• [YOUR OBJECTIVE] In the excerpt on test-score gains and school spending, what is the correlation between initial performance and rate of growth among the U.S. states?

*** EXCERPT TO READ ***

Neither theory seems able to predict the international test-score changes that we have observed, as nations with rapid gains can be identified among countries that had high initial scores and countries that had low ones. Latvia, Chile, and Brazil, for example—were relatively low-ranking countries in 1995 that made rapid gains, a pattern that supports catch-up theory. But consistent with building-on-strength theory, a number of countries that have advanced relatively rapidly were already high-performing in 1995—Hong Kong and the United Kingdom, for example. Overall, there is no significant pattern between original performance and changes in performance across countries.

But if neither theory accounts for differences across countries, catch-up theory may help to explain variation among the U.S. states. The correlation between initial performance and rate of growth is a negative 0.58, which indicates that states with lower initial scores had larger gains. For example, students in Mississippi and Louisiana, originally among the lowest scoring, showed some of the most striking improvement. Meanwhile, Iowa and Maine, two of the highest-performing entities in 1992, were among the laggards in subsequent years (see Figure 3). In other words, catch-up theory partially explains the pattern of change within the United States, probably because the barriers to the adoption of existing technologies are much lower within a single country than across national boundaries.

Catch-up theory nonetheless explains only about one-quarter of the total state variation in achievement growth. Notice in Figure 3 that some states are well below the line (e.g., Iowa and Maine) while others are well above (e.g., Maryland and Massachusetts). Note also that Iowa, Maine, Wisconsin, and Nebraska rank well below that line. Closing the interstate gap does not happen automatically.

What about Spending Increases?

According to another popular theory, additional spending on education will yield gains in test scores. To see whether expenditure theory can account for the interstate variation, we plotted test-score gains against increments in spending between 1990 and 2009. As can be seen from the scattering of states into all parts of Figure 4, the data offer precious little support for the theory. Just about as many high-spending states showed relatively small gains as showed large ones. Maryland, Massachusetts, and New Jersey enjoyed substantial gains in student performance after committing substantial new fiscal resources. But other states with large spending increments—New York, Wyoming, and West Virginia, for example—had only marginal test-score gains to show for all that additional expenditure. And many states defied the theory by showing gains even when they did not commit much in the way of additional resources. It is true that on average, an additional $1000 in per-pupil spending is associated with an annual gain in achievement of one-tenth of 1 percent of a standard deviation. But that trivial amount is of no statistical or substantive significance. Overall, the 0.12 correlation between new expenditure and test-score gain is just barely positive.

Who Spends Incremental Funds Wisely?

Some states received more educational bang for their additional expenditure buck than others. To ascertain which states were receiving the most from their incremental dollars, we ranked states on a “points per added dollar” basis. Michigan, Indiana, Idaho, North Carolina, Colorado, and Florida made the most achievement gains for every incremental dollar spent over the past two decades. At the other end of the spectrum are the states that received little back in terms of improved test-score performance from increments in per-pupil expenditure—Maine, Wyoming, Iowa, New York, and Nebraska.

We do not know, however, which kinds of expenditures prove to be the most productive or whether there are other factors that could explain variation in productivity among the states.

*** End of EXCERPT TO READ ***
*** DATASET RECORDS ***

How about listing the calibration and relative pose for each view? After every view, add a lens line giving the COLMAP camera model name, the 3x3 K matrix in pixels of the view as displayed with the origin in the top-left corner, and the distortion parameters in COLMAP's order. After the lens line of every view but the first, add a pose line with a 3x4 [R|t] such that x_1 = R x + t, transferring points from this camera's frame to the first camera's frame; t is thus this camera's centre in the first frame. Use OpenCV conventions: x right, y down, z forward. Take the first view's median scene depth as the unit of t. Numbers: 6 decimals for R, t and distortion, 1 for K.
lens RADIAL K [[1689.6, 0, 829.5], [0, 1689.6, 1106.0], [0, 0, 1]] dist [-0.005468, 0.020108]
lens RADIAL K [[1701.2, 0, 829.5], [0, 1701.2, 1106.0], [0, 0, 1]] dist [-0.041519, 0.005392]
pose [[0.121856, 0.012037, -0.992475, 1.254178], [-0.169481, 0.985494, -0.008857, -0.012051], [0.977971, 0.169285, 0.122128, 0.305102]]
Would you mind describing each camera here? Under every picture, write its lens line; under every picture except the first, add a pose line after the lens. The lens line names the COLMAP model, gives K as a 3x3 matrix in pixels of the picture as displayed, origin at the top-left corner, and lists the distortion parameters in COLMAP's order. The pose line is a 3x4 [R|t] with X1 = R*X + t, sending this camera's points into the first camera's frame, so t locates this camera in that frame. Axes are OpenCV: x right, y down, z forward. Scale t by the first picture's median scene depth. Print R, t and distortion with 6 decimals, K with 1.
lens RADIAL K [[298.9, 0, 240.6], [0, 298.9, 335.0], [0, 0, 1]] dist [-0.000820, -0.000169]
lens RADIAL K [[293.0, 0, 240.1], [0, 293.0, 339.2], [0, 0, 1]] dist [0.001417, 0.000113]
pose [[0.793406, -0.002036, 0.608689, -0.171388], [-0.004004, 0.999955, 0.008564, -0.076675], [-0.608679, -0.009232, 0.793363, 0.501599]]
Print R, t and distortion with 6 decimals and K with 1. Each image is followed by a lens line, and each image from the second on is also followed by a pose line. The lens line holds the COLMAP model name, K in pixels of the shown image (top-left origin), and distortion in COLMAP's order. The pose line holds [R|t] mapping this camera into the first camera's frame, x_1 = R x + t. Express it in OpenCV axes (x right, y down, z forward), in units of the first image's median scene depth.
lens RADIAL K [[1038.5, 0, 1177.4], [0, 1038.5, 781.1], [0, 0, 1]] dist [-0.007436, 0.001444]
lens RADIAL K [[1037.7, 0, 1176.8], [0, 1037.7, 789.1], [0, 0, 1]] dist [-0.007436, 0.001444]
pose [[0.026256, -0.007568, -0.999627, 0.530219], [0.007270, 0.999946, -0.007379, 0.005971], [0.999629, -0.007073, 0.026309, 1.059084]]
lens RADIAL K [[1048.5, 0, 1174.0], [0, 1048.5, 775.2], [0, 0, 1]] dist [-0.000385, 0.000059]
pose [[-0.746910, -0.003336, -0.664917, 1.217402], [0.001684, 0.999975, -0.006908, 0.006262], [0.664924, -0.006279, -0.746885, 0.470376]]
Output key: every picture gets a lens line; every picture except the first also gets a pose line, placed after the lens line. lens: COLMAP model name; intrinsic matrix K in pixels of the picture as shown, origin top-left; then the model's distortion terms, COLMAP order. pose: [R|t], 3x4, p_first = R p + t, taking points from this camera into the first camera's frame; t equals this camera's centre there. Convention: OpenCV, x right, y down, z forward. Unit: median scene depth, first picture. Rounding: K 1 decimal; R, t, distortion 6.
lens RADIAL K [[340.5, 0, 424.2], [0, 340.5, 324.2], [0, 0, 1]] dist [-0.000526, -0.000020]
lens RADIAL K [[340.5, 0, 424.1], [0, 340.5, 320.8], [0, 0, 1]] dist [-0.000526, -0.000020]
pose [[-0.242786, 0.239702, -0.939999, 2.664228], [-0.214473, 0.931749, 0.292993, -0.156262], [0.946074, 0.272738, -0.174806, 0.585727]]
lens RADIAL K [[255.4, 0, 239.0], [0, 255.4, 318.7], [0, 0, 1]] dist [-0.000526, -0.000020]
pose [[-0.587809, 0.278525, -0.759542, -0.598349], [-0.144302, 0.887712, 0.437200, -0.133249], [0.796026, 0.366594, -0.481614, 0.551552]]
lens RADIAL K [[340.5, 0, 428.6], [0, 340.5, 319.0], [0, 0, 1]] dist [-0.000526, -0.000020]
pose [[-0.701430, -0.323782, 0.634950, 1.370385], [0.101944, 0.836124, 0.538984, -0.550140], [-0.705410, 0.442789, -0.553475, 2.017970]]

*** End of DATASET RECORDS ***

• [SOLUTION FOR THIS TASK] A negative 0.58.